■ What the task asks
Lines containing the string "like": how many are there below? Answer with the number only.

Data records
● ● ● ● ● ● ●
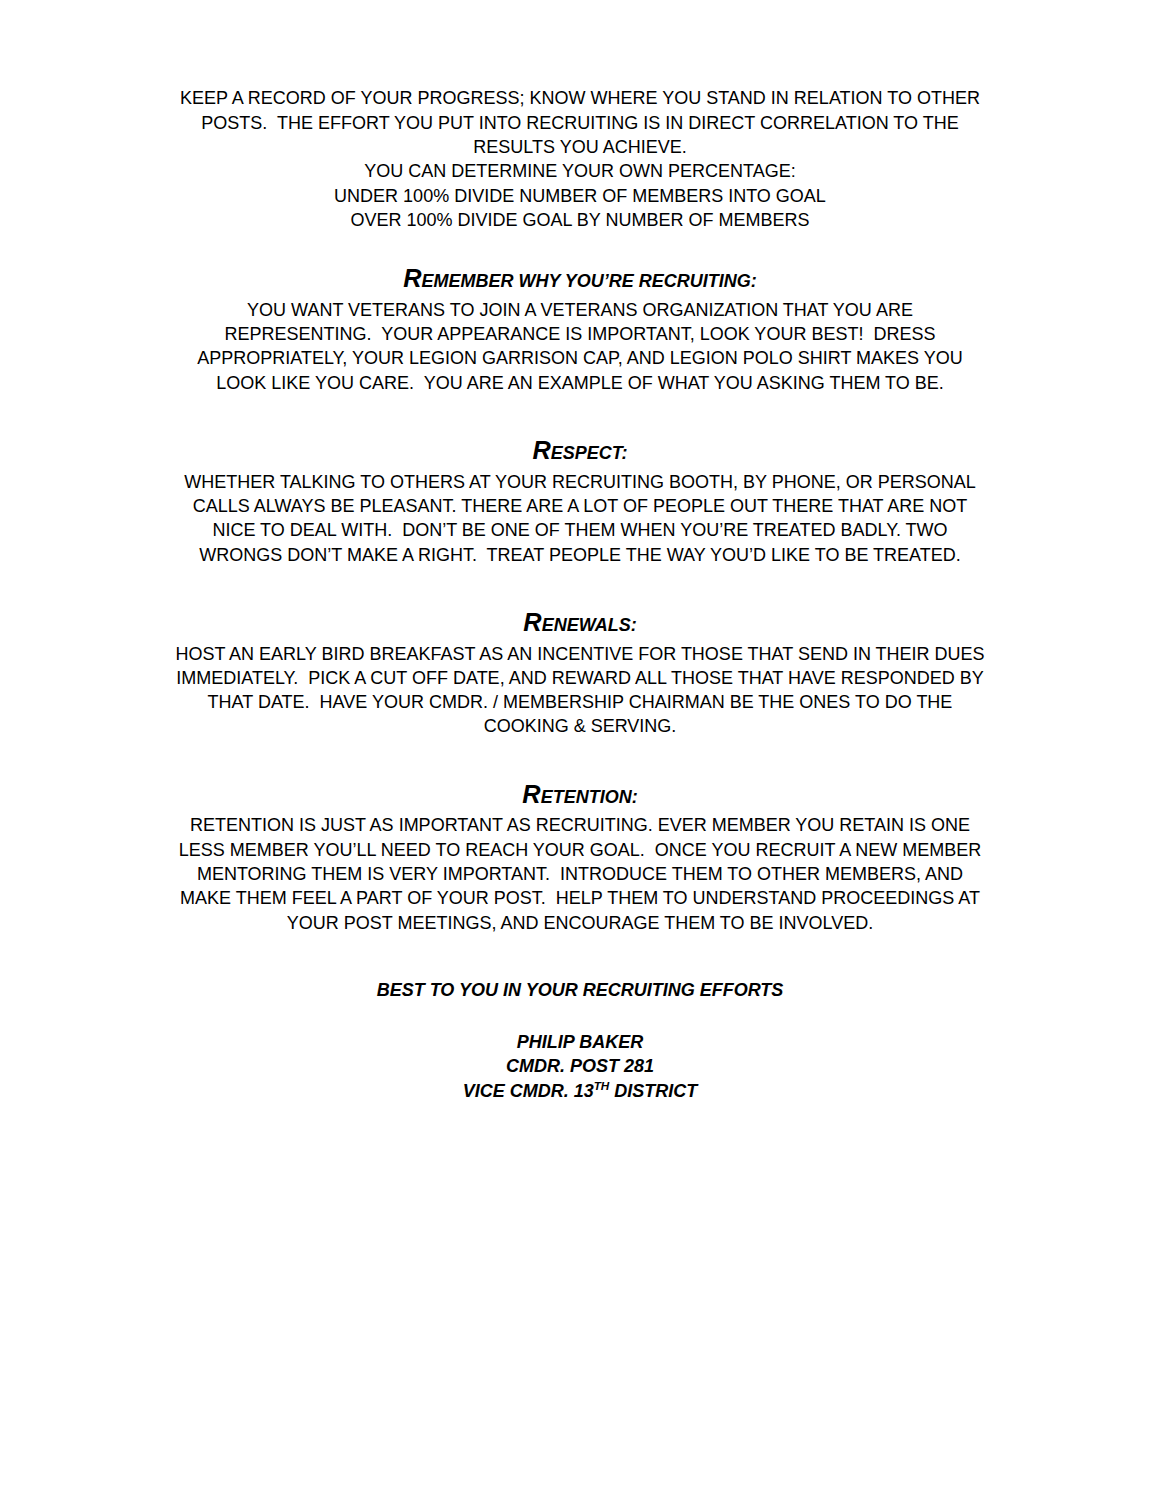Keep a record of your progress; know where you stand in relation to other posts. The effort you put into recruiting is in direct correlation to the results you achieve.
You can determine your own percentage:
Under 100% divide number of members into goal
Over 100% divide goal by number of members
Remember why you’re recruiting:
You want veterans to join a veterans organization that you are representing. Your appearance is important, look your best! Dress appropriately, your Legion garrison cap, and Legion polo shirt makes you look like you care. You are an example of what you asking them to be.
Respect:
Whether talking to others at your recruiting booth, by phone, or personal calls always be pleasant. There are a lot of people out there that are not nice to deal with. Don’t be one of them when you’re treated badly. Two wrongs don’t make a right. Treat people the way you’d like to be treated.
Renewals:
Host an early bird breakfast as an incentive for those that send in their dues immediately. Pick a cut off date, and reward all those that have responded by that date. Have your Cmdr. / Membership Chairman be the ones to do the cooking & serving.
Retention:
Retention is just as important as recruiting. Ever member you retain is one less member you’ll need to reach your goal. Once you recruit a new member mentoring them is very important. Introduce them to other members, and make them feel a part of your post. Help them to understand proceedings at your post meetings, and encourage them to be involved.
Best to you in your recruiting efforts
Philip Baker
Cmdr. Post 281
Vice Cmdr. 13th District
● ● ● ● ● ● ●
■ Exercise response
2